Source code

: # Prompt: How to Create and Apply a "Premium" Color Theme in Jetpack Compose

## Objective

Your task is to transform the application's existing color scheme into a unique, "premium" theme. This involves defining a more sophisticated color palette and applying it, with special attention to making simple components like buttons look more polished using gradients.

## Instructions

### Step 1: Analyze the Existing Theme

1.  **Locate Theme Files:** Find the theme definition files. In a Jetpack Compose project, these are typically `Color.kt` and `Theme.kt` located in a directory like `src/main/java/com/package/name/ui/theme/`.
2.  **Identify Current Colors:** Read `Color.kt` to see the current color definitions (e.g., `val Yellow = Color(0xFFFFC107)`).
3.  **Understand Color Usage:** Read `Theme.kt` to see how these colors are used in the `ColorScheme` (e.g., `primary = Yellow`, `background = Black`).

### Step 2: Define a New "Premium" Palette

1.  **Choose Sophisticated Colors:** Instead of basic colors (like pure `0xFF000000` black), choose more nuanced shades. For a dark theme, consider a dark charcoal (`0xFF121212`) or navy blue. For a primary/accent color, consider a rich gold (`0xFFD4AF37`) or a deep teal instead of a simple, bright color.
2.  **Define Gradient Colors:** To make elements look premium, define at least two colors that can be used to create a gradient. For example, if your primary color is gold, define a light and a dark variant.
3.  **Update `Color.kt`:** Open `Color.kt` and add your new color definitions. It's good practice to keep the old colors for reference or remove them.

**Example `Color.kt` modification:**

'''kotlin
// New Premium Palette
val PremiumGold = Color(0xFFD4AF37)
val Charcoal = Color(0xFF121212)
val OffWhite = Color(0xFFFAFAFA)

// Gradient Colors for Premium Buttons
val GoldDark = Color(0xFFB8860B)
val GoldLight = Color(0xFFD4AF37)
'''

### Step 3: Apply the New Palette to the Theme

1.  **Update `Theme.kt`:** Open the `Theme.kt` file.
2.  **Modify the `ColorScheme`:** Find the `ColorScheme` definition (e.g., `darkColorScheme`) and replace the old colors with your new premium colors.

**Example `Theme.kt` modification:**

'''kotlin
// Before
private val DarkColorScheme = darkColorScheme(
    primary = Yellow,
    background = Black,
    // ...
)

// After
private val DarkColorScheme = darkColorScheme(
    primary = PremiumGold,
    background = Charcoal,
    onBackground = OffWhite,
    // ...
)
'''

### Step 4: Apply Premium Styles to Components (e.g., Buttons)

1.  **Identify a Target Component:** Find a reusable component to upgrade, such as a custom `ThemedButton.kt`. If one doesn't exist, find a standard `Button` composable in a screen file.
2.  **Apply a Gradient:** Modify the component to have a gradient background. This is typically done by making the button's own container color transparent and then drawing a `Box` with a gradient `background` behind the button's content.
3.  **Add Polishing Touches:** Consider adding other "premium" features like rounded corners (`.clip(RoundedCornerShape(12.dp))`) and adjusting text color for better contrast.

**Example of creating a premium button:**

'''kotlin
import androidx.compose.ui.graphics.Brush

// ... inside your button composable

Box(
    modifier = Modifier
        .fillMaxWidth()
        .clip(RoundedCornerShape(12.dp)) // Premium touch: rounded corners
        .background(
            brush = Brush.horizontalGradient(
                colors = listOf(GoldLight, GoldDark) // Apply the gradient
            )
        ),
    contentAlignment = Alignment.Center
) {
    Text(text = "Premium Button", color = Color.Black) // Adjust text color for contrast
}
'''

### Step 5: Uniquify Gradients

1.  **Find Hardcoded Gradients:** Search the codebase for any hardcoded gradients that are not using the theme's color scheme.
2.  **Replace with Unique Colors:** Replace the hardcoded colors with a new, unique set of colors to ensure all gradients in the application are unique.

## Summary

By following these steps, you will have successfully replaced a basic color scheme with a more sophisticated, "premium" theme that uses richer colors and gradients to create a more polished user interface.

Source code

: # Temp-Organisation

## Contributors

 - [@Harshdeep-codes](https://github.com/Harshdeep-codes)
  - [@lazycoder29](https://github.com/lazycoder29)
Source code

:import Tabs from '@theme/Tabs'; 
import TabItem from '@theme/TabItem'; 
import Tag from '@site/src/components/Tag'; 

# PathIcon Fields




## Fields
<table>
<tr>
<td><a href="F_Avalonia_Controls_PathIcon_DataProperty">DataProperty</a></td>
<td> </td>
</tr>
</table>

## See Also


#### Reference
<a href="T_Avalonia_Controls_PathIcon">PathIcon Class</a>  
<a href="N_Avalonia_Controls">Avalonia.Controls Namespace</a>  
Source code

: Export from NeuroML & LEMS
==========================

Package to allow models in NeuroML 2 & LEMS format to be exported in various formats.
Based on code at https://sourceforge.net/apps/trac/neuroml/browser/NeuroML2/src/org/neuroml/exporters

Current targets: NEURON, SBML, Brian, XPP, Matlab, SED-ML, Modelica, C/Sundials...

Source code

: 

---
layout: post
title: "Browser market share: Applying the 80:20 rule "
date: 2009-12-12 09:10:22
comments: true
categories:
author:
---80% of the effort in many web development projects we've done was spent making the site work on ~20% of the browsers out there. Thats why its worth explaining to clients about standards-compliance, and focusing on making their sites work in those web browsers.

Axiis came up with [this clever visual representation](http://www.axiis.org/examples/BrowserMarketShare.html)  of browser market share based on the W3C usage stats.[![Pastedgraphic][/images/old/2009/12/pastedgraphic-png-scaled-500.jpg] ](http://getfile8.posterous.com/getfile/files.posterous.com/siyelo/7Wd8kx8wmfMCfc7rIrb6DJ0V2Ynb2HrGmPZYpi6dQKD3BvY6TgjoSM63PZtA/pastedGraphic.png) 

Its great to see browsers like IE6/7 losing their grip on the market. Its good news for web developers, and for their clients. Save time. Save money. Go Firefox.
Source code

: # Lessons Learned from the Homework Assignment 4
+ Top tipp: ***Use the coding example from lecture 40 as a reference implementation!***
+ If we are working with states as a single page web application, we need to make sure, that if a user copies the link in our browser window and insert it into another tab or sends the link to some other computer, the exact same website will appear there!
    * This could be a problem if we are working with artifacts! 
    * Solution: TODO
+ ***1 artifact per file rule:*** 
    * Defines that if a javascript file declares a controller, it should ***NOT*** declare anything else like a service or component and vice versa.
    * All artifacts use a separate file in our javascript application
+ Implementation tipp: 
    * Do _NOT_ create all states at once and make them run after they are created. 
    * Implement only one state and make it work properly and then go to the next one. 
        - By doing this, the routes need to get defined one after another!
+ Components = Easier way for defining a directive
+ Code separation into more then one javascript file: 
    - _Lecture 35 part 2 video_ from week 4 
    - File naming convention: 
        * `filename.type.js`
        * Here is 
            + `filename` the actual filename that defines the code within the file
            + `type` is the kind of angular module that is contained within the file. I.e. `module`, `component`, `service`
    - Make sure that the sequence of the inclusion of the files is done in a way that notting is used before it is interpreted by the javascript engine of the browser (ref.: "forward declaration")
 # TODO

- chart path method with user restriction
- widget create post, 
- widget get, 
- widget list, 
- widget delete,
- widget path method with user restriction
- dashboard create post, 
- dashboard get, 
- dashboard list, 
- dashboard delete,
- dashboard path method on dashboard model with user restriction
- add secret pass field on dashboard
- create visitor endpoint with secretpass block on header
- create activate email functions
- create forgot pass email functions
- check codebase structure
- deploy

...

• • • • • • •

Copy the lines from the one containing "SED-ML, Modelica, C/Sundials..." up to and including the one containing "---80% of the", exactly as they appear in the data.

Current targets: NEURON, SBML, Brian, XPP, Matlab, SED-ML, Modelica, C/Sundials...

Source code

: 

---
layout: post
title: "Browser market share: Applying the 80:20 rule "
date: 2009-12-12 09:10:22
comments: true
categories:
author:
---80% of the effort in many web development projects we've done was spent making the site work on ~20% of the browsers out there. Thats why its worth explaining to clients about standards-compliance, and focusing on making their sites work in those web browsers.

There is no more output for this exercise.